The project has researchers plug U.S. census data into an algorithm that generates 1 million hypothetical maps for each state, establishing a grading curve that accounts for a full range of possibilities, from maps that are very fair to very unfair. When a state unveils a proposed map, the algorithm will assign it a letter grade.

“We thought that by taking these mathematical ideas and turning them into a report card, it would be more palatable, more easy to understand and easier to communicate,” said Wang, the group’s director, who teaches neuroscience at Princeton University.

The watchdog technology will help shed light on map-drawing techniques known as “cracking” and “packing,” hallmark features of gerrymandering.

Cracking breaks up a geographic cluster of an opposing party’s likely voters and distributes them among several districts where their votes are unlikely to make a difference. Alternatively, packing those voters into a small number of districts virtually ensures the opposing party will be uncompetitive in most districts.

These mapping strategies can produce unwieldy results, as the very name of the practice indicates. In 1812, Massachusetts Gov. Elbridge Gerry approved a partisan district that was so oddly shaped it was said to resemble a salamander, which, combined with his surname, made “gerrymander.”

According to a recent analysis by RepresentUs, 35 states pose an extreme or high risk of gerrymandering, where politicians wield either total control over redistricting, or face few if any meaningful checks on partisan maneuvering.

Similarly, a new study by the liberal nonprofit Brennan Center listed four states with GOP-held legislatures — Georgia, Florida, North Carolina and Texas — as possessing the highest risk of extreme gerrymandering. Those states could draw anywhere from six to 13 new congressional districts that heavily favor GOP candidates — which would be enough for Republicans to retake the House in 2022 — according to findings from the Democratic data firm TargetSmart that were reported by the progressive outlet Mother Jones.

Another group that plans to police gerrymandering is the Campaign Legal Center (CLC), a nonprofit government watchdog and advocacy firm. Like the Princeton project, CLC’s PlanScore platform will analyze new district map proposals to detect possible partisan skew.

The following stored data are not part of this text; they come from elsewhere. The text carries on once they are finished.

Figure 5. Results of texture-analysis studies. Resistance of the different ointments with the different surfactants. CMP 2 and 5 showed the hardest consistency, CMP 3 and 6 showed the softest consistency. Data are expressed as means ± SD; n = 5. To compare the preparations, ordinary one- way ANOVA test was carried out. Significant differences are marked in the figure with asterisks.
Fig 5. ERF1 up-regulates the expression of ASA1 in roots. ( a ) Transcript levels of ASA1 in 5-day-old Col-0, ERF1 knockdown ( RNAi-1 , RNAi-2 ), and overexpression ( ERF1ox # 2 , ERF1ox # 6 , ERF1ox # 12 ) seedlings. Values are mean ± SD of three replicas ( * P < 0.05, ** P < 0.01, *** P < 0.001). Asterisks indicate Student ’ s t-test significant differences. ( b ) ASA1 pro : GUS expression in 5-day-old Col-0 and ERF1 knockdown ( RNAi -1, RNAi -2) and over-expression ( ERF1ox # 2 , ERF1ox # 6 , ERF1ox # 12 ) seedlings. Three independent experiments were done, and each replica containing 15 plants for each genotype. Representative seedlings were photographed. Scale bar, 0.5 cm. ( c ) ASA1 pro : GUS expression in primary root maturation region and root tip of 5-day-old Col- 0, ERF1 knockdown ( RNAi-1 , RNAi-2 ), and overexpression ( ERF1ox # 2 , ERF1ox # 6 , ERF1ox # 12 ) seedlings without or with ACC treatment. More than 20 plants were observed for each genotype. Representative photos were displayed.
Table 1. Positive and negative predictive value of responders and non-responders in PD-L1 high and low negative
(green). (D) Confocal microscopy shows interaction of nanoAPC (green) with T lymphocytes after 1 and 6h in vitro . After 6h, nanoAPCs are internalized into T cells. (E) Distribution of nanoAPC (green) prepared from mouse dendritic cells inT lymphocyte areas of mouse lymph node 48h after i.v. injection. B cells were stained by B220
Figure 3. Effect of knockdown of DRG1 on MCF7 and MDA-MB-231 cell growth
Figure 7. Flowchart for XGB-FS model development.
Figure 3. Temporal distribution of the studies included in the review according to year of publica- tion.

With district maps dating back to the 1970s, CLC says its analytics represent “the most comprehensive historical dataset of partisan gerrymandering ever assembled.”

“Voting districts drawn this year will shape our lives and our communities for the next decade,” said Ruth Greenwood, director of the Election Law Clinic at Harvard Law School and a founder of PlanScore. “But first, to understand the impact of gerrymandering on our voting maps, we need to be able to measure it."